▸ TASK BRIEF
Copy the records below word for word, leaving out the pictures.

Figure understanding tasks
....

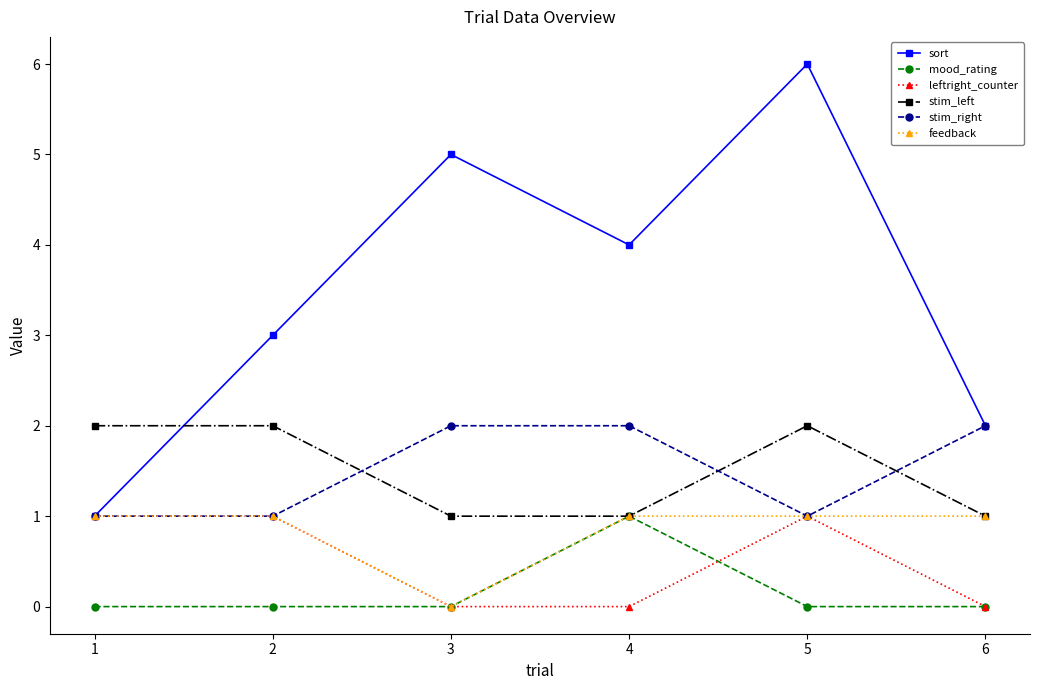

Which series has the largest total across all categories?

sort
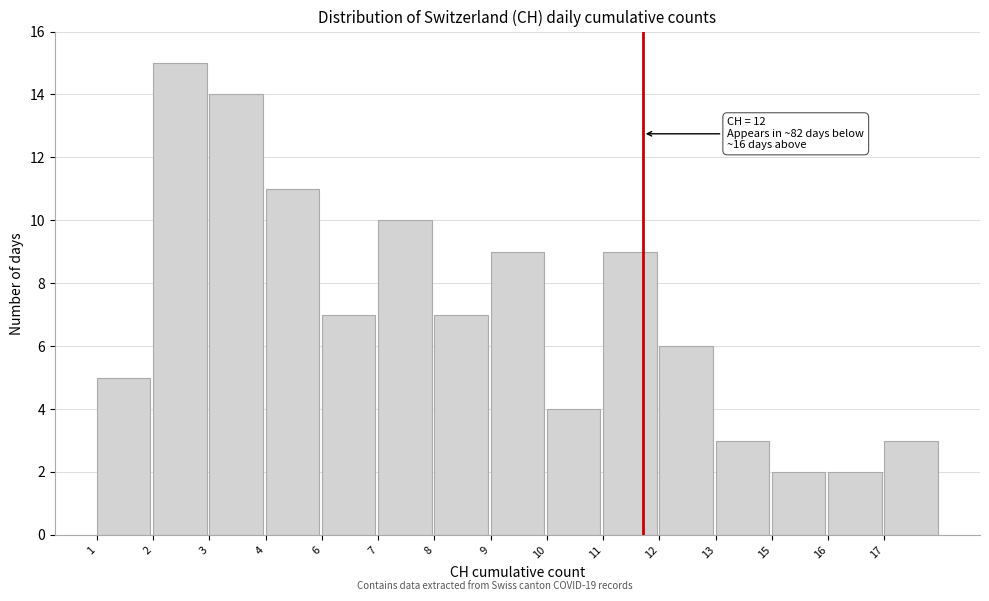

Reading right to left, transcribe all the data shown in this chart.

17=3	16=2	15=2	13=3	12=6	11=9	10=4	9=9	8=7	7=10	6=7	4=11	3=14	2=15	1=5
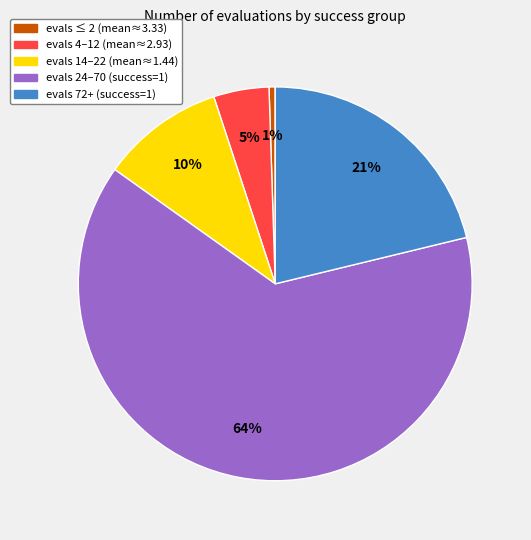

Does any single category account for the majority?

Yes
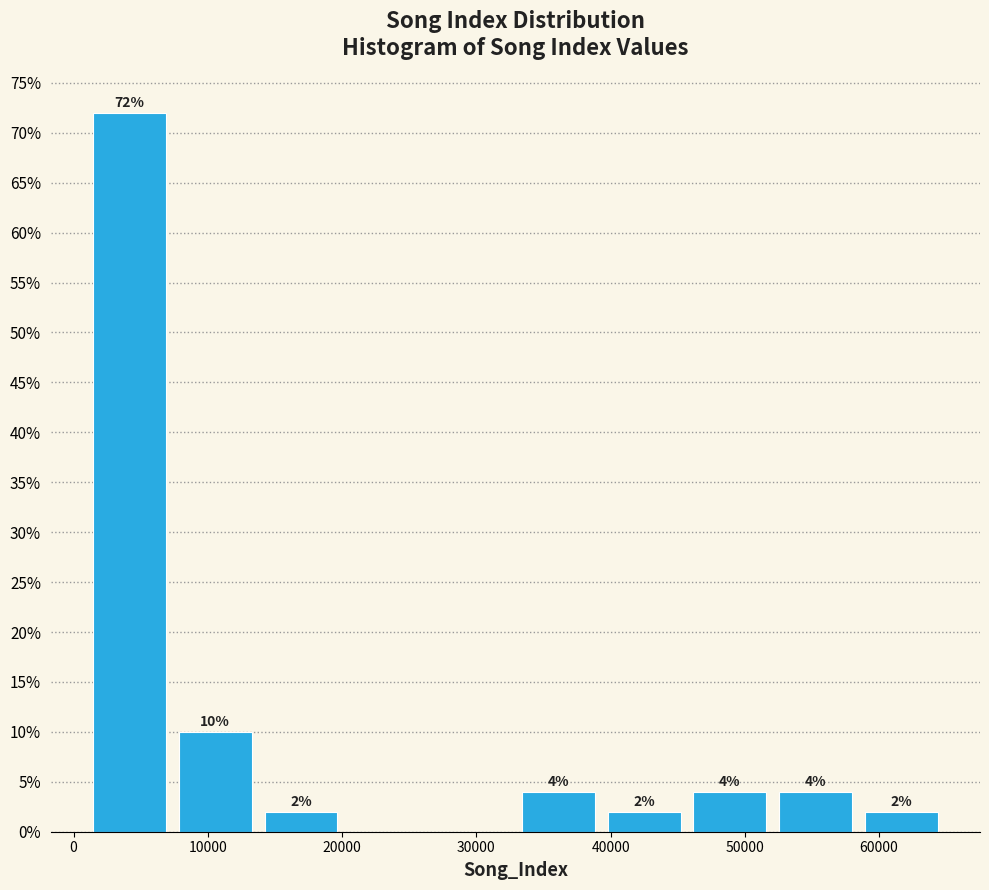

Which range on the x-axis has the tallest bar?

1000 to 7000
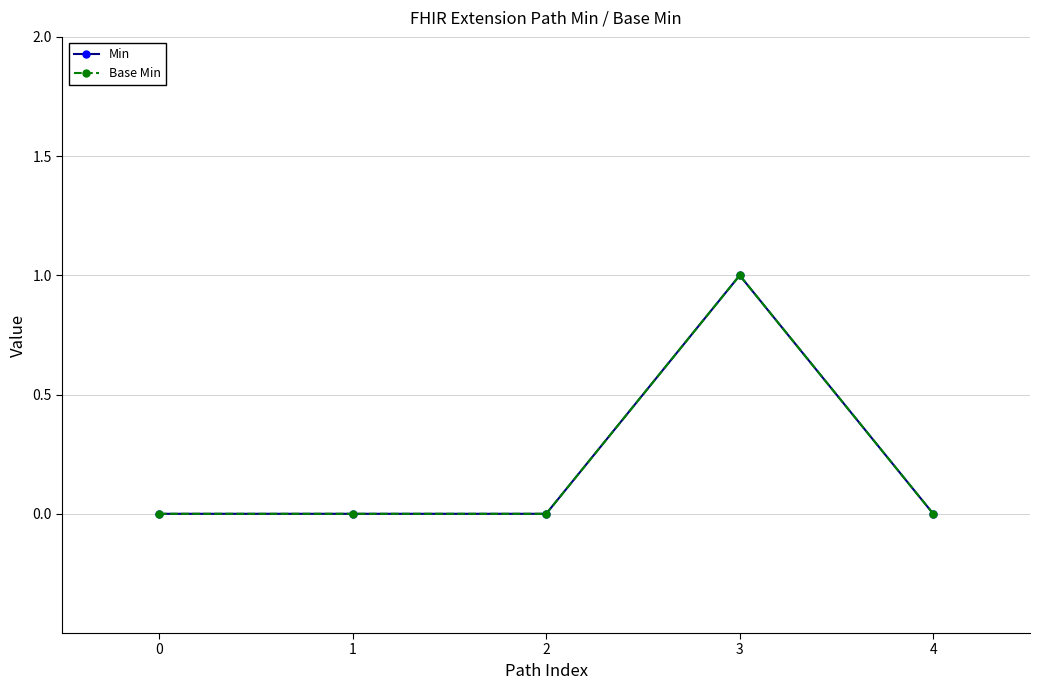

How many Min values are between 0 and 1?

5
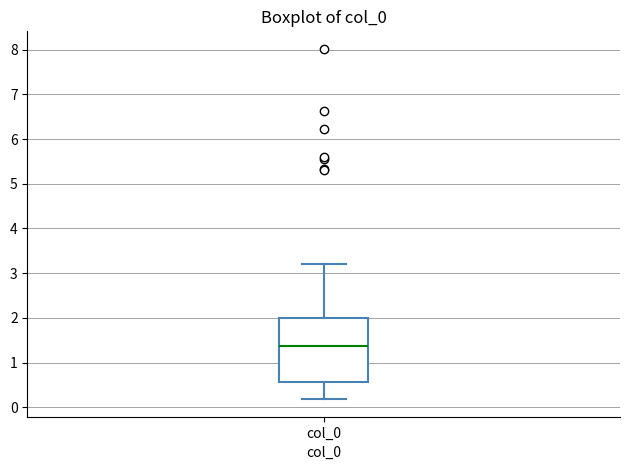

Transcribe this box plot: give where the median line is, the range the box spans, and where the two whiskers end, as read against the y-axis. The values are not printed on the chart, so give them approximately, as read against the axis.

median 1.4, box 0.6 to 2.0, whiskers 0.2 to 3.2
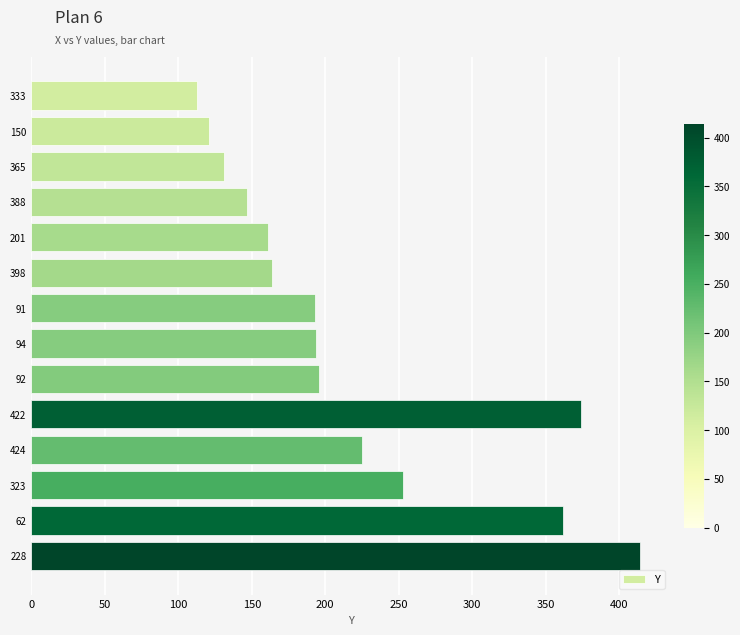

True or false: the data shows 123 at 450.

False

....

▸ YOUR SOLUTION
Which series has the largest total across all categories?

sort

Reading right to left, transcribe all the data shown in this chart.

17=3	16=2	15=2	13=3	12=6	11=9	10=4	9=9	8=7	7=10	6=7	4=11	3=14	2=15	1=5

Does any single category account for the majority?

Yes

Which range on the x-axis has the tallest bar?

1000 to 7000

How many Min values are between 0 and 1?

5

Transcribe this box plot: give where the median line is, the range the box spans, and where the two whiskers end, as read against the y-axis. The values are not printed on the chart, so give them approximately, as read against the axis.

median 1.4, box 0.6 to 2.0, whiskers 0.2 to 3.2

True or false: the data shows 123 at 450.

False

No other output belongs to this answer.